* **INPUT DATA**

*****

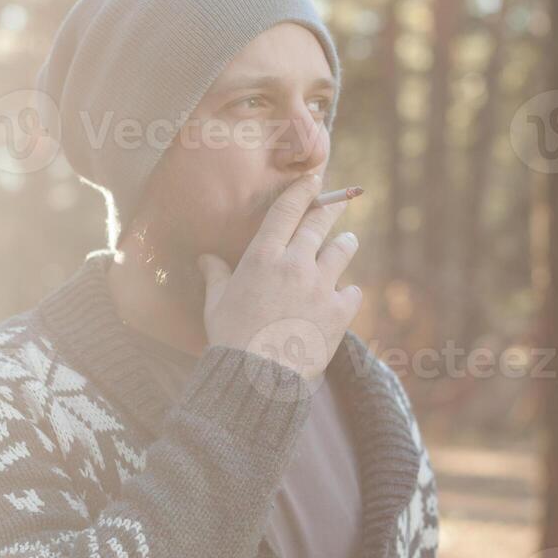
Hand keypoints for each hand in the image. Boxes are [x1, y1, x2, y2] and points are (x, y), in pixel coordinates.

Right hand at [198, 172, 362, 381]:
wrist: (257, 377)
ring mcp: (321, 286)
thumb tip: (205, 259)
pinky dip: (348, 292)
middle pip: (319, 223)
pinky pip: (353, 291)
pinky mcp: (339, 311)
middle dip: (331, 208)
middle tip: (340, 201)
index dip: (303, 191)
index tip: (313, 180)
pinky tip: (345, 294)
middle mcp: (295, 263)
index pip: (287, 211)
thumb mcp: (216, 304)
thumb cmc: (230, 338)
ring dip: (346, 243)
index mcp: (262, 257)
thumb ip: (216, 276)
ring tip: (348, 241)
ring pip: (343, 250)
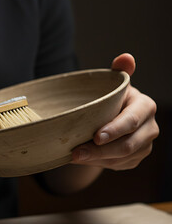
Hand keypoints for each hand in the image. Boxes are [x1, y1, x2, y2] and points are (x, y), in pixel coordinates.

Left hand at [72, 53, 158, 169]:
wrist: (113, 116)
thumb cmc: (111, 97)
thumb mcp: (114, 84)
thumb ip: (119, 71)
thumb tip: (126, 57)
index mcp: (145, 106)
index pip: (132, 121)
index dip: (115, 130)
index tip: (95, 137)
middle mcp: (150, 127)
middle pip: (127, 145)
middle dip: (100, 151)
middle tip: (76, 152)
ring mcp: (144, 145)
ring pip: (121, 159)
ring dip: (96, 159)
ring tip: (74, 156)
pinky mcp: (135, 158)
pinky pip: (117, 165)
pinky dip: (99, 163)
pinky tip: (83, 159)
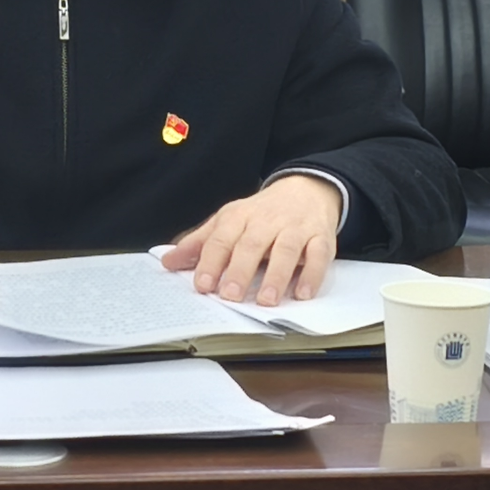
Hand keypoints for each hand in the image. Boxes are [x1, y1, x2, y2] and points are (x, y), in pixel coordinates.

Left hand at [160, 174, 340, 305]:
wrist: (306, 190)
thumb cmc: (261, 213)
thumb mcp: (227, 221)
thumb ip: (199, 243)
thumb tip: (168, 262)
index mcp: (239, 217)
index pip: (222, 238)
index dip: (211, 261)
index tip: (203, 284)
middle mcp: (267, 221)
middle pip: (252, 244)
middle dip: (240, 270)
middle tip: (231, 295)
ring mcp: (295, 228)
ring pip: (287, 249)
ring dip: (276, 275)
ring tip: (266, 300)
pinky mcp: (321, 237)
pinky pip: (319, 255)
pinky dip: (312, 274)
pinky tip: (302, 293)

*****

* **INSTRUCTIONS TO FOLLOW**
Every line of the listing that includes the word "index" must be copied.

* **RESPONSE TO THIS TASK**
index dip: (303, 191)
index tip: (313, 180)
index pip: (287, 211)
index mcp: (262, 257)
index mcp: (145, 106)
index pip: (132, 121)
index dip: (115, 130)
index tip: (95, 137)
index mcp: (239, 217)
index pip: (222, 238)
index dip: (211, 261)
index tip: (203, 284)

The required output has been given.